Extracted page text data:
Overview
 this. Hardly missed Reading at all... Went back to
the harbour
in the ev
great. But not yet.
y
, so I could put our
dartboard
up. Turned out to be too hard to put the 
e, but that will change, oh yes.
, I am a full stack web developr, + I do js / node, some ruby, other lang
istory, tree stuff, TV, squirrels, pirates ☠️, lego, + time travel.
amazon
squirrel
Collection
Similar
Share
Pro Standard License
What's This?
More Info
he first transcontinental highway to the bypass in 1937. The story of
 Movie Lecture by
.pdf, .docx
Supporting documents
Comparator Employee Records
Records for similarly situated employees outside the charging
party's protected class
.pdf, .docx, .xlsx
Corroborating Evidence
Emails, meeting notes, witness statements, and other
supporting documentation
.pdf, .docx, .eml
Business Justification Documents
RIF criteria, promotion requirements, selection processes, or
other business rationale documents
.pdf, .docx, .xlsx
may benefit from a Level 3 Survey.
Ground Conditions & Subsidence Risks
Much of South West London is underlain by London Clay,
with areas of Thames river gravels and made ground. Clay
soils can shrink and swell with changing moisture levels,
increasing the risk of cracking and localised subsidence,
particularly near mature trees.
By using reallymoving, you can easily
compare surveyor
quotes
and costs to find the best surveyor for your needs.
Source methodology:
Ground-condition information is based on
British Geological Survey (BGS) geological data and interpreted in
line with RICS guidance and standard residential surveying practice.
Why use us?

EXERCISE DESCRIPTION: Every record must be transcribed precisely, down to the last character.

SOLUTION FOR THIS PROBLEM:
Overview
 this. Hardly missed Reading at all... Went back to
the harbour
in the ev
great. But not yet.
y
, so I could put our
dartboard
up. Turned out to be too hard to put the 
e, but that will change, oh yes.
, I am a full stack web developr, + I do js / node, some ruby, other lang
istory, tree stuff, TV, squirrels, pirates ☠️, lego, + time travel.
amazon
squirrel
Collection
Similar
Share
Pro Standard License
What's This?
More Info
he first transcontinental highway to the bypass in 1937. The story of
 Movie Lecture by
.pdf, .docx
Supporting documents
Comparator Employee Records
Records for similarly situated employees outside the charging
party's protected class
.pdf, .docx, .xlsx
Corroborating Evidence
Emails, meeting notes, witness statements, and other
supporting documentation
.pdf, .docx, .eml
Business Justification Documents
RIF criteria, promotion requirements, selection processes, or
other business rationale documents
.pdf, .docx, .xlsx
may benefit from a Level 3 Survey.
Ground Conditions & Subsidence Risks
Much of South West London is underlain by London Clay,
with areas of Thames river gravels and made ground. Clay
soils can shrink and swell with changing moisture levels,
increasing the risk of cracking and localised subsidence,
particularly near mature trees.
By using reallymoving, you can easily
compare surveyor
quotes
and costs to find the best surveyor for your needs.
Source methodology:
Ground-condition information is based on
British Geological Survey (BGS) geological data and interpreted in
line with RICS guidance and standard residential surveying practice.
Why use us?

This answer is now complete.